Interpretive Summary: Parasitic wasps attack crop and forest pests that cause billions of dollars of damage annually. The wasp family treated in this paper contains natural enemies critical for controlling plant-feeding beetles, flies, caterpillars, and aphids. Discerning evolutionary relationships among species in this family is essential for predicting biological attributes of species that impact agriculture globally. Completely resolved, well-supported phylogenies are necessary to develop a stable classification for the family, resulting in reliable retrieval of scientific information for included species. A new family tree, based on novel genomic data, is reported in this paper. The evolution of biological traits considered key innovations were reconstructed to explore what might have led to the hyperdiversity observed for this group.

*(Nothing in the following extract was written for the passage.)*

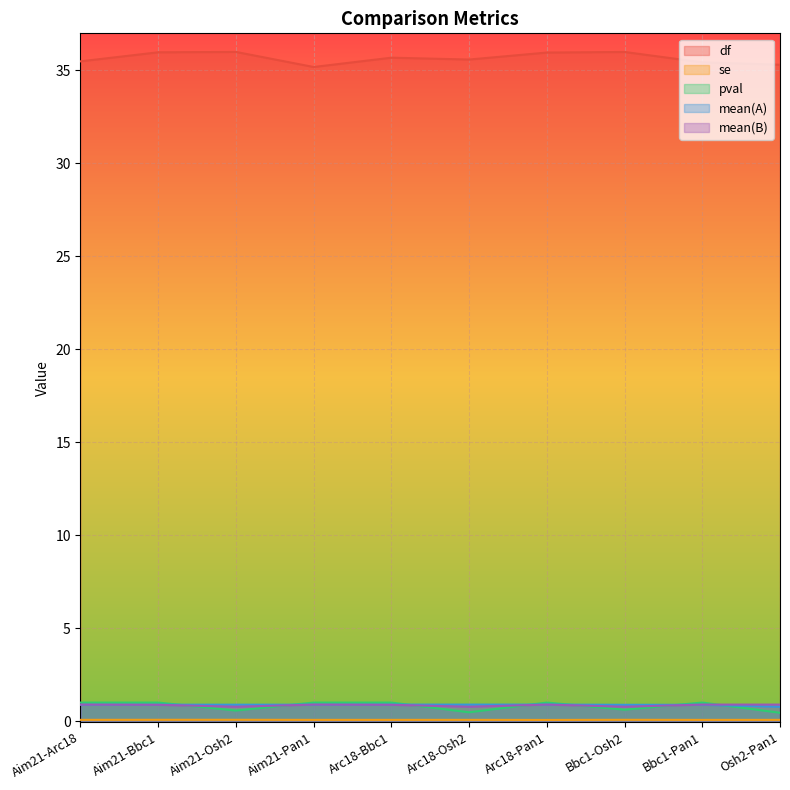

Where is se nearest to the value 0?

Arc18-Pan1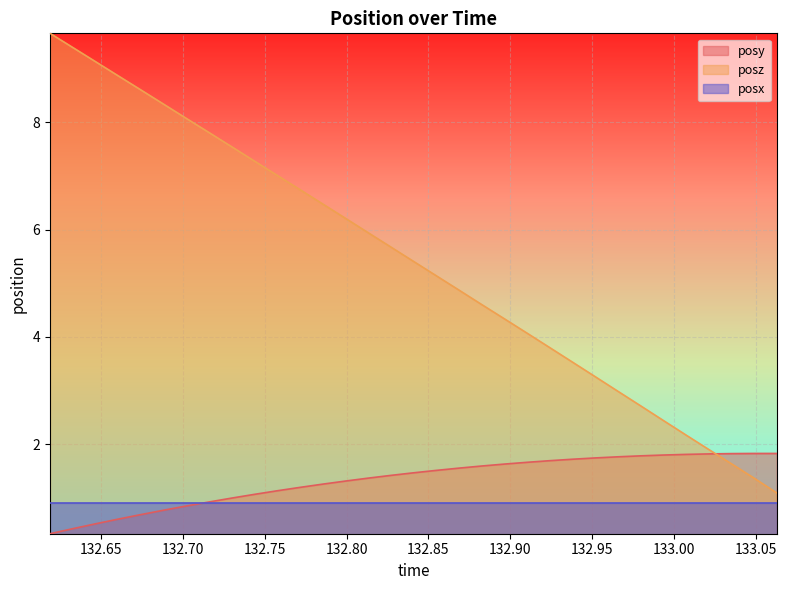

Is it true that posz equals 2.6 at 133.0354?

False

This paper is useful to scientists conducting research on these wasps, as well as pest management and regulatory personnel.

Technical Abstract: The parasitoid lifestyle is largely regarded as a key innovation that contributed to the evolutionary success and extreme species richness of the order Hymenoptera. Understanding the phylogenetic history of hyperdiverse parasitoid groups is a fundamental step in elucidating the evolution of biological traits linked to parasitoidism. We used a genomic-scale dataset based on ultra-conserved elements and the most comprehensive taxon sampling to date to estimate the evolutionary relationships of Braconidae, the second largest family of Hymenoptera. Based on our results, we propose the existence of 41 braconid subfamilies, confirmed a number of subfamilial placements and proposed subfamily-level taxonomic changes such as the restoration of Trachypetinae stat. rev. and Masoninae stat. rev. as braconid subfamilies, the confirmation, for the first time based on molecular data, of Apozyx penyai as the subfamily Apozyginae as well as the inclusion of Proteropinae stat. rev. as a non-cyclostome subfamily within the microgastroid complex. The correlation between koinobiosis and endoparasitoidism and idiobiosis with ectoparasitoidism, long been thought to be an important aspect in parasitoid life history, was formally tested and confirmed in a phylogenetic context. Using ancestral reconstruction methods based on both parsimony and maximum likelihood, we suggest that the ancestor of all Braconidae was a koinobiont endoparasitoid, as was that of the cyclostome sensu lato clade. Our results also provide strong evidence for one transition from endo- to ectoparasitoidism and three reversals back to endoparasitoidism within the cyclostome sensu stricto lineage. Transitions of koino- and idiobiosis were identical to that inferred for endo- versus ectoparasitoidism, except with one additional reversal back to koinobiosis in the small subfamily Rhysipolinae.